┌─ Source information
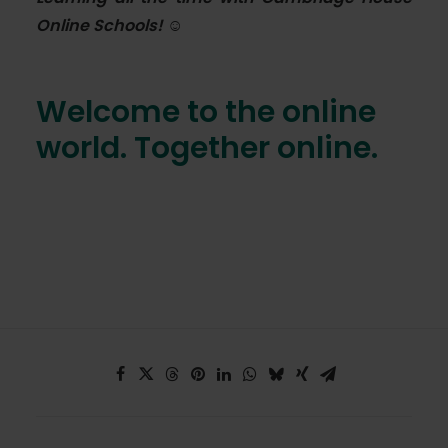
Online Schools
! ☺
Welcome to the online
world. Together online.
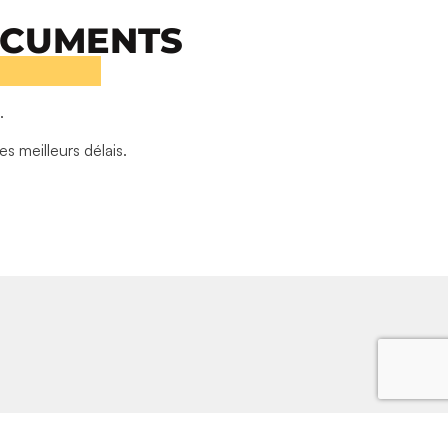
OCUMENTS
.
 meilleurs délais.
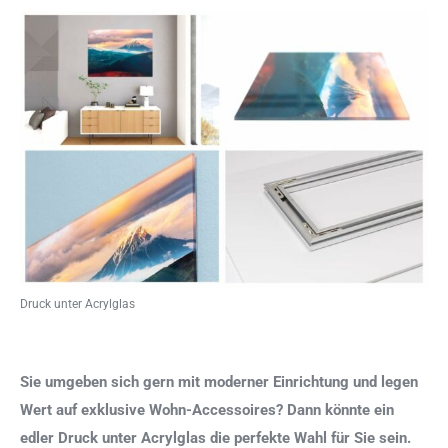
Druck unter Acrylglas
Sie umgeben sich gern mit moderner Einrichtung und legen
Wert auf exklusive Wohn-Accessoires? Dann könnte ein
edler Druck unter Acrylglas die perfekte Wahl für Sie sein.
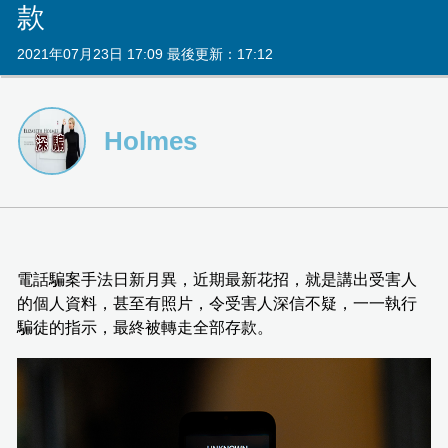
款
2021年07月23日 17:09 最後更新：17:12
Holmes
電話騙案手法日新月異，近期最新花招，就是講出受害人
的個人資料，甚至有照片，令受害人深信不疑，一一執行
騙徒的指示，最終被轉走全部存款。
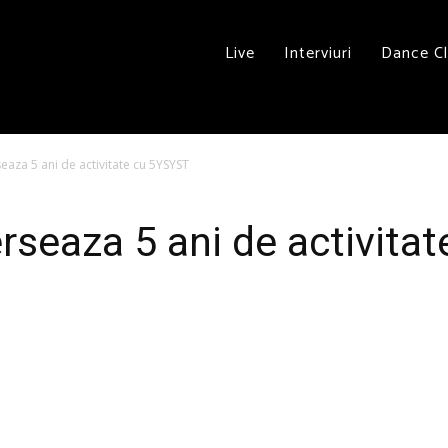
Live
Interviuri
Dance C
eaza 5 ani de activitate cu 5YSYST
rseaza 5 ani de activita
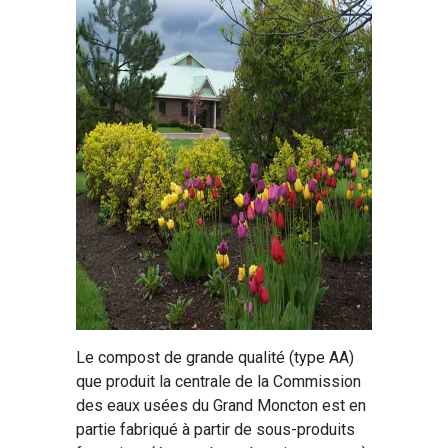
Le compost de grande qualité (type AA)
que produit la centrale de la Commission
des eaux usées du Grand Moncton est en
partie fabriqué à partir de sous-produits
└─
[Task requirements]: Output each line above exactly. Skip the images.

[Exercise solution]:
Online Schools
! ☺
Welcome to the online
world. Together online.
OCUMENTS
.
 meilleurs délais.
Druck unter Acrylglas
Sie umgeben sich gern mit moderner Einrichtung und legen
Wert auf exklusive Wohn-Accessoires? Dann könnte ein
edler Druck unter Acrylglas die perfekte Wahl für Sie sein.
款
2021年07月23日 17:09 最後更新：17:12
Holmes
電話騙案手法日新月異，近期最新花招，就是講出受害人
的個人資料，甚至有照片，令受害人深信不疑，一一執行
騙徒的指示，最終被轉走全部存款。
Live
Interviuri
Dance C
eaza 5 ani de activitate cu 5YSYST
rseaza 5 ani de activita
Le compost de grande qualité (type AA)
que produit la centrale de la Commission
des eaux usées du Grand Moncton est en
partie fabriqué à partir de sous-produits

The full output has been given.